When you walk through a forest a few months after it’s burned in a severe wildfire, trees are killed and charred, and the ground is black and grey with ash. You come out covered in charcoal, like you’ve just put your face into a campfire. But it's also often a time of dynamic growth and change. Tree seedlings are sprouting from the ash. It's amazing to see.
In less severely burned areas, the smaller trees in the understory — what we call ladder fuels — are often killed, creating more space on the forest floor, but many of the big trees survive.
This summer, my teammates and I bushwhacked our way to 80 sites in Colorado, New Mexico, and California that burned in 15 fires during 2024 — ranging from the Borel fire in California that consumed 60,000 acres and destroyed 223 structures, to smaller fires like Spruce Creek in Colorado. As part of our work for the Western Forest and Fire Resilience Collaborative (WFFRC), which I lead here at Cary Institute, we collected field measurements to create an atlas of burn severity that will cover the entire American West. The creation of this atlas is led by WFFRC team member Brian Harvey of the University of Washington.
Why burn severity matters
Burn severity is key to understanding what happens after a fire. Fire is a natural part of many ecosystems. When people and homes aren’t in danger, ecologically beneficial wildfires — with characteristics in line with the historical range of variability prior to Euro-American settlement, which the local trees are adapted to — do good work on the landscape, helping to reduce fuels and revitalize ecosystems. But when climate change or other factors cause fires to diverge from their historical characteristics, they can be ecologically detrimental, burning in ways that cause the forest to recover much more slowly, or perhaps never at all.

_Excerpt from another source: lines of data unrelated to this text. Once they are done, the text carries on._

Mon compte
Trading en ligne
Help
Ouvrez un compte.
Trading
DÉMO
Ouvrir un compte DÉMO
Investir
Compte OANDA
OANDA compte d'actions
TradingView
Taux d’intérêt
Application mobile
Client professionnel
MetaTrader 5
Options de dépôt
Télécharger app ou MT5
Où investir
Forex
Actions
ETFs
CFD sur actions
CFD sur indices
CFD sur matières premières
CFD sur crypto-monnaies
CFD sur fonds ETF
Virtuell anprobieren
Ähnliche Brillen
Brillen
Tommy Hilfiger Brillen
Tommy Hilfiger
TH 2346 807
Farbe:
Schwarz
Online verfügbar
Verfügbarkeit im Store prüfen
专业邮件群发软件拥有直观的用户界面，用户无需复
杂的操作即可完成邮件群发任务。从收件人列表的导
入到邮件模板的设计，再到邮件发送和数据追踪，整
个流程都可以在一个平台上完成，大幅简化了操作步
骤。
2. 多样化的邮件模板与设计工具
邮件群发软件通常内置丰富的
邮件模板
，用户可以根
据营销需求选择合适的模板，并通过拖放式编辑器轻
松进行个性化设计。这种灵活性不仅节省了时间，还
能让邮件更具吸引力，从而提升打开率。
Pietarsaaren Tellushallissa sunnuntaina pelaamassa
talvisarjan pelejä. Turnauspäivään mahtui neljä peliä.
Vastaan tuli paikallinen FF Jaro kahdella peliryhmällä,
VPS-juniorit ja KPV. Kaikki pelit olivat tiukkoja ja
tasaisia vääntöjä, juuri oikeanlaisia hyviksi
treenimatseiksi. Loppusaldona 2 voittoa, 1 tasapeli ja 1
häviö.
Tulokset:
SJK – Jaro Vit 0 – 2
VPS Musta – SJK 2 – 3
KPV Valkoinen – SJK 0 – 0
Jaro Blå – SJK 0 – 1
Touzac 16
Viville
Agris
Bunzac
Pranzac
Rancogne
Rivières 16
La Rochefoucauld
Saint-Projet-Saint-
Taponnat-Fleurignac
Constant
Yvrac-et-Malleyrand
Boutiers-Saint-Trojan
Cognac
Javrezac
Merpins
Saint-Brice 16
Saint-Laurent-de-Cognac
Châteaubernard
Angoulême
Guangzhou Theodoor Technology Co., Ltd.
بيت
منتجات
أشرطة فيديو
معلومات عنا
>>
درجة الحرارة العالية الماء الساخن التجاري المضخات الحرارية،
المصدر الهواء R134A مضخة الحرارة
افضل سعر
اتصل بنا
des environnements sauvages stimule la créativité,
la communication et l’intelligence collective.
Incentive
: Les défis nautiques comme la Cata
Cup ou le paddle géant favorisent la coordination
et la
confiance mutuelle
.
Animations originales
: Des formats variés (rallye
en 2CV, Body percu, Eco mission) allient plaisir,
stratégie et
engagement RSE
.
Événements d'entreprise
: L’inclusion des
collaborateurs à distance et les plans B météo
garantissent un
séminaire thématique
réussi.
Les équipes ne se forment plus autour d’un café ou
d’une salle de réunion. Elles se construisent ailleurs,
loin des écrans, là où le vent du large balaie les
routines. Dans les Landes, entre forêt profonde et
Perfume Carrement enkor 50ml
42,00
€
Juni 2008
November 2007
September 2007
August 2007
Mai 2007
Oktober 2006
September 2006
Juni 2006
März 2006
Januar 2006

We have a few ways to measure burn severity. Foresters and fire scientists can observe local impacts on the trees and soil, but these studies are labor-intensive and can’t cover much area. Satellites can estimate burn severity across vast areas by measuring each pixel’s change from green to brown after a fire, but they don’t tell us about metrics that we measure on the ground and people can relate to, such as how many trees were killed or extensively charred.
Our team of collaborators is combining field work with statistical modeling to harness the best of both approaches. At each burn site, we measure factors such as the height of char marks on trees, how much canopy cover was lost, the depth of soil charring, and which trees were killed. Members of Brian’s team then leverage powerful computers and statistical models to relate field measurements to the matching pixel in satellite imagery. That allows us to build relationships between the on-the-ground data and change in greenness measured by the satellite. Once scientists understand the relationships between all these variables, the resulting algorithms can then infer on-the-ground conditions for every pixel on the satellite imagery, creating wall-to-wall maps of many individual burn severity attributes.
The burn severity atlas is Brian’s brain child, stemming back to his PhD dissertation where he started collecting field data on different dimensions of burn severity. Through years of field work with dozens of researchers, he and postdoc Michele Buonanduci painstakingly built a fire severity atlas for the Northern Rockies and the Pacific Northwest. Now, with funding from the Gordon and Betty Moore Foundation and Lyda Hill Philanthropies, Brian and Michele are collaborating with WFFRC to expand their work and cover the entire Western US.
We’ll have another extensive field campaign next summer to continue collecting data, and in the interim, Brian and Michele are building a prototype of the atlas, starting to include the data we already have.
Data-backed decision making
When operational in about two years, our burn atlas will help landowners and forest managers evaluate the effectiveness of different actions, by showing how fire severity differs in multiple ways when a wildfire comes upon areas that have been treated with prescribed burning or mechanical thinning, versus not treated. The atlas will also help to better track where ecologically beneficial fires have already reduced ladder fuels and shifted forest structure toward management goals, so that managers know to focus resources in other areas where their efforts will have the largest impact.
Even more exciting, we think our atlas — when combined with new information on fire behavior from FireSat — will be able to inform fire management strategies in real time. When it’s fully up and running in mid-2030, FireSat will be a constellation of satellites dedicated entirely to detecting and tracking wildfires. With FireSat metrics, such as how fast a fire is moving and how much energy it’s releasing, we can use the atlas to predict the fire’s ecological impacts and the best courses of action. This might mean letting a low severity fire burn to reduce fuel buildup, or targeting hotspots where the fire should be cooled down to make sure its impacts will be regenerative rather than detrimental.
We are excited to continue working with managers in federal and state agencies who are interested in using the fire severity atlas to make decisions about managing fire and forests in their domains.